I wasn't even sure if it was the high tide. I hoped that it was.
A hand grasped mine, Roberto gazing upwards, and when our eyes met, he smiled suddenly and let go of my hand.
This time the butlers joined us in the blanket fort, bringing with them bottles of beer- only two per person- and food, and soda for Prince Glenn. They were probably trying to cheer us up. Alberto had found various pieces of bruised and battered fruit but had turned it into a fancy looking fruit salad. Claude poured us each a drink, drugged me up a little again, and they remained at the entrance to the blanket fort like a couple of guards.
It gave me time to think though, to think over my reluctance to leave, wondering if it really was related at all to the legal battle or whatever else. Seriously. Was it because I had a friend now? I glanced at Roberto, feeling warmth spread in my chest as I caught sight of him half asleep on a pillow chewing on a marshmallow, his eyes meeting mine and a grin answering my stare, wondering. I supposed I had been surrounded by people who had seen Father's long lost daughter... and had been nice to me because of it. Fake people.
That had been what had bothered me so much about Claude's reasons for taking care of me. I saw the logic in it, sure, but …

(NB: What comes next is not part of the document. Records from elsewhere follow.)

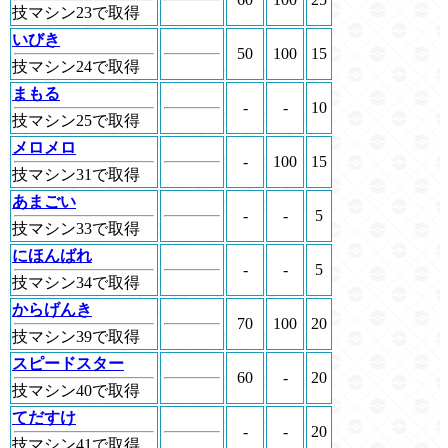
技マシン23で取得
いびき
50
100
15
技マシン24で取得
まもる
-
-
10
技マシン25で取得
メロメロ
-
100
15
技マシン31で取得
あまごい
-
-
5
技マシン33で取得
にほんばれ
-
-
5
技マシン34で取得
からげんき
70
100
20
技マシン39で取得
スピードスター
60
-
20
技マシン40で取得
てだすけ
-
-
20
技マシン41で取得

When I'd told Roberto I wanted to give it all away I hadn't been kidding. The idea of creating charities or funding them with it seemed to make much more sense than continuing to live that lifestyle. I could still have a small amount- IF Claude had been right- that would ensure I could rent a good little house or something... maybe an equal amount of inheritance to the amount mum had left me. Pay for University. Get a horse. Maybe even buy a house and a new car. Get a new haircut and some new clothes. I wasn't trying to be a saint- I just felt deep inside that I no longer wanted whatever Father was trying to offer me.
I'd have loved to buy a cinema. That would have been so cool. Running a cinema. Private screenings for friends, real genuine friends, maybe events targeting kids, and if I was helping out an orphanage, they could see a movie a few times a year for free. Or more. Have free candy, popcorn, all of it. Maybe I'd even hire them limos. Fund camps for them every summer. Scholarships for them into Universities and stuff...
Yeah. That'd be much more fun than drinking myself silly at elite parties.
I smiled, shutting my eyes, and pictured that until I was asleep.